Richter, Christian Friedrich – Mein Salomo, dein freundliches Regieren

1 Mein Salomo, dein freundliches Regieren
stillt alles Weh, das meinen Geist beschwert.
Wenn sich zu dir mein blödes Herze kehrt,
so lässt sich bald dein Friedensgeist verspüren;
Dein Gnadenblick zerschmelzet meinen Sinn,
und nimmt die Furcht und Unruh von mir hin.

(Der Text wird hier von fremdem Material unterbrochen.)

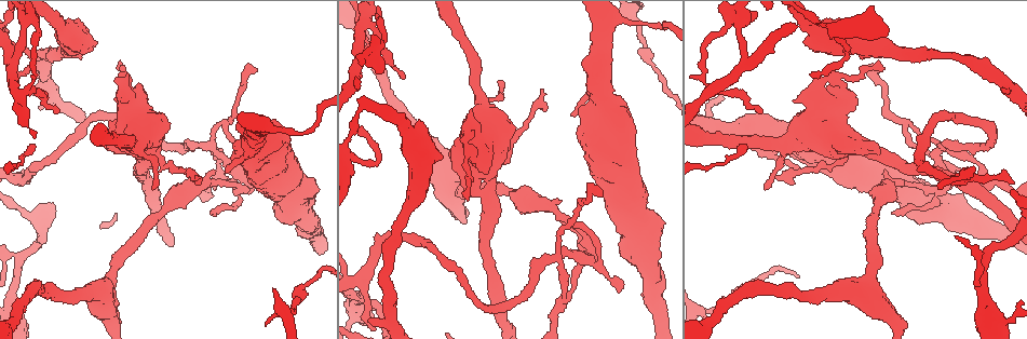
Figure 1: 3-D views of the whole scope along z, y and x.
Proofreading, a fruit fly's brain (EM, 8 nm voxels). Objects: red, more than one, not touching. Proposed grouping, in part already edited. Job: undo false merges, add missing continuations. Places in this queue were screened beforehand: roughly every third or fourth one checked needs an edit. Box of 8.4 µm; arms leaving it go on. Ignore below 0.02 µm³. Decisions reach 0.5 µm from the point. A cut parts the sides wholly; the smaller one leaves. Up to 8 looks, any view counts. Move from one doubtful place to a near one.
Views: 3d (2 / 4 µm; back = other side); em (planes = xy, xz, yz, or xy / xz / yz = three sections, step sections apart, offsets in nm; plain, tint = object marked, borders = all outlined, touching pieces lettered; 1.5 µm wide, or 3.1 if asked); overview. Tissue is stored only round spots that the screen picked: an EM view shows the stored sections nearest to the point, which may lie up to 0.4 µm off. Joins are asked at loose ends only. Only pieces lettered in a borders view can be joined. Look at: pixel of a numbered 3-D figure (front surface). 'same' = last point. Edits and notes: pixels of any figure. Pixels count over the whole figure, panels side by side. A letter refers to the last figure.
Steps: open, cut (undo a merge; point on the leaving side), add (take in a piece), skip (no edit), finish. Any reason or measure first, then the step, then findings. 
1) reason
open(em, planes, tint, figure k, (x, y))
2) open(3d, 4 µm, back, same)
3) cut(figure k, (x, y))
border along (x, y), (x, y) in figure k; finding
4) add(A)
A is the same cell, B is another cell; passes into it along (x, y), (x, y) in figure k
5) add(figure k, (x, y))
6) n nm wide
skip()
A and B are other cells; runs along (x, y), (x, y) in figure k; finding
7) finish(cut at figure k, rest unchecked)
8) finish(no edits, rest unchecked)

an open end
open(em, planes, borders, figure 1, (572, 113))

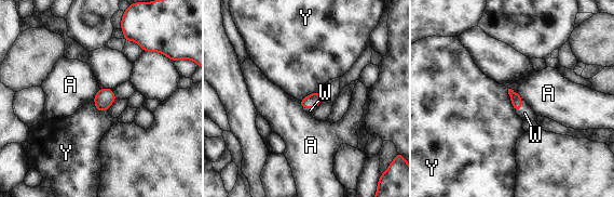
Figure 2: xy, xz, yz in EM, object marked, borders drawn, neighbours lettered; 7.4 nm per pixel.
add(W)
W is the same cell, A and Y are other cells; passes into it along (516, 100), (521, 106), (526, 113) in figure 2; it goes on there

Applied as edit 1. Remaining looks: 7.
thick end
open(3d, 4 µm, figure 1, (793, 99))

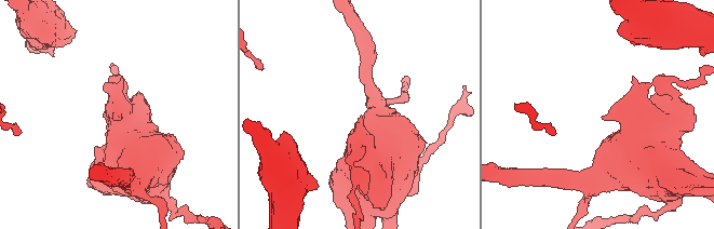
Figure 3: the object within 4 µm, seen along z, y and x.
need the tissue
open(em, xz, step 4, tint, figure 3, (603, 119))

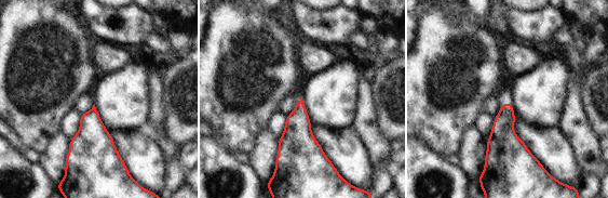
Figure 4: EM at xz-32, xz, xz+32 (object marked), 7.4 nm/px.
cut it another way
open(em, planes, borders, same)

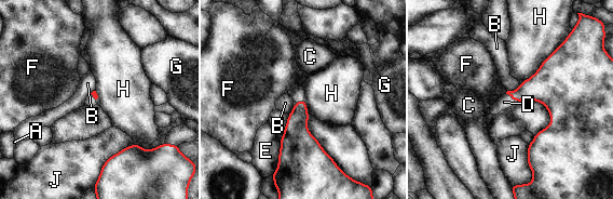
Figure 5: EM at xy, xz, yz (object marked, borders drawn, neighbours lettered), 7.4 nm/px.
H touches over 440 nm
add(D)
D is the same cell, A, B, C, E, F, G, H and J are other cells; passes into it along (542, 87), (511, 96), (504, 102) in figure 5; it goes on there

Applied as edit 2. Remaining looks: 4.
open(overview)

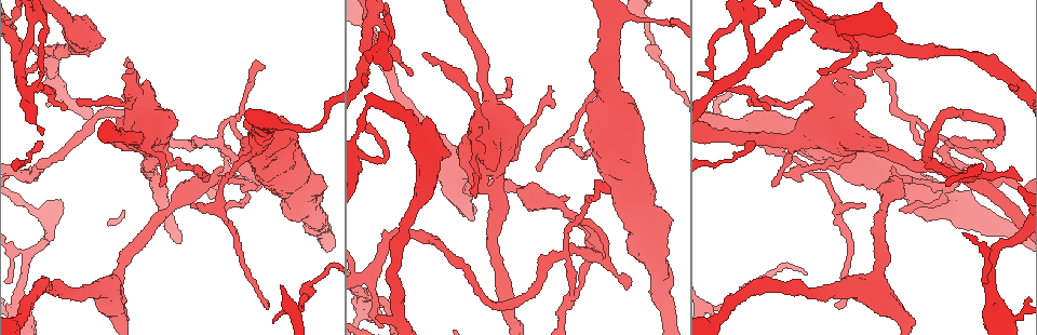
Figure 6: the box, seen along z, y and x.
open(em, planes, tint, figure 6, (496, 176))

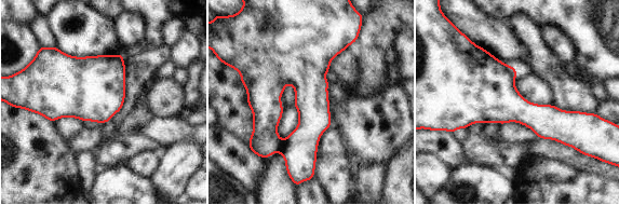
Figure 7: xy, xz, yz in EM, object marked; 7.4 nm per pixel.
open(em, planes, borders, same)

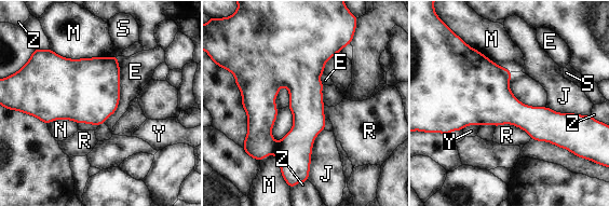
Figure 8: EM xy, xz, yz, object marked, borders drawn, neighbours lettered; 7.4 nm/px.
skip()
E, J, M, N, R, S, Y and Z are other cells; border along (497, 125), (516, 125), (531, 138) in figure 8; continuous, no second neuron

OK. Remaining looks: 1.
finish(add at figure 2, add at figure 5, rest unchecked)

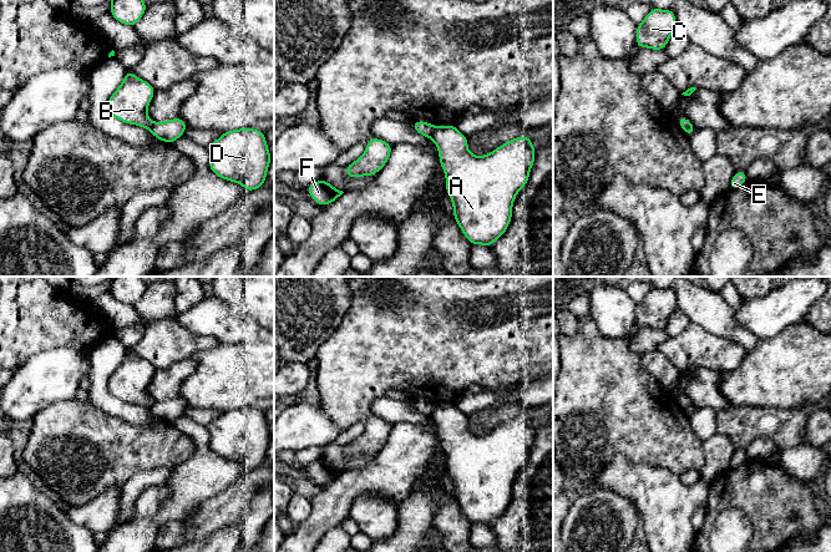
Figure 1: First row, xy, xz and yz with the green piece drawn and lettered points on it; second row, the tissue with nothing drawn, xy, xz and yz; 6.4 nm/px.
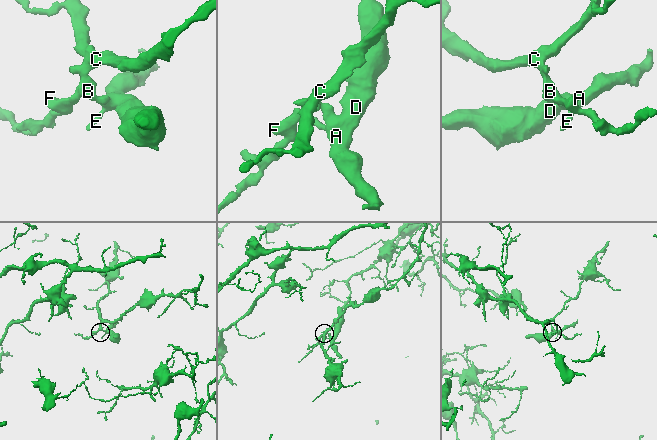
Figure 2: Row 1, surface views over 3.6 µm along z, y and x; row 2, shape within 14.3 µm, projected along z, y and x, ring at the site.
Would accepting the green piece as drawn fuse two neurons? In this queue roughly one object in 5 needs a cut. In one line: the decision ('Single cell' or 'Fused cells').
Fused cells

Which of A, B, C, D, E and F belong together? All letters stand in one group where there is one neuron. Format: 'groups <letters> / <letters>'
groups A D E / B C F

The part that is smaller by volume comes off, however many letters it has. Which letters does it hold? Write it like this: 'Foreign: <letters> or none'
Foreign: A, D, E

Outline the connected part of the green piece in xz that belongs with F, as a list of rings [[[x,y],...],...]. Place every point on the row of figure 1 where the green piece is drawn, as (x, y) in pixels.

2 Gewiss, mein Freund gibt solche edle Gaben,
die alle Welt mir nicht verschaffen kann.
Schau an die Welt, schau ihren Reichtum an,
er kann ja nicht die müden Seelen laben;
mein Jesus kann’s, er tut’s im Überfluss,
wenn alle Welt zurücke stehen muss.

3 O süßer Freund, wie wohl ist dem Gemüte,
das im Gesetz sich so ermüdet hat,
und nun zu dir, dem Seelenleben, naht,
und schmeckt in dir die wundersüße Güte,
die alle Angst, die alle Not verschlingt,
und unsern Geist zu sanfter Ruhe bringt.

4 Gewiss, mein Freund, wenn deine Liebeszeichen
mein armes Herz so sänftiglich durchgehn,
so kann in mir ein reines Licht entstehn,
durch das ich kann das Vaterherz erreichen,
in dem man nichts, als nur Vergebung spürt,
da eine Gnadenflut die andre rührt.

5 Je mehr das Herz sich zu dem Vater kehret,
je mehr es Kraft und Seligkeit genießt,
dass es dabei der Eitelkeit vergisst,
die sonst den Geist gedämpfet und beschweret:
je mehr das Herz den süßen Vater schmeckt,
je mehr wir es zur Heiligkeit erweckt.

6 Der Gnadenquell, der in die Seele fließet,
der wird in ihr ein Brunn des Lebens sein.
so in das Meer des Lebens springt hinein,
und Lebensströme wieder von sich gießet.
Behält in dir dies Wasser seinen Lauf,
So geht in dir die Frucht des Geistes auf.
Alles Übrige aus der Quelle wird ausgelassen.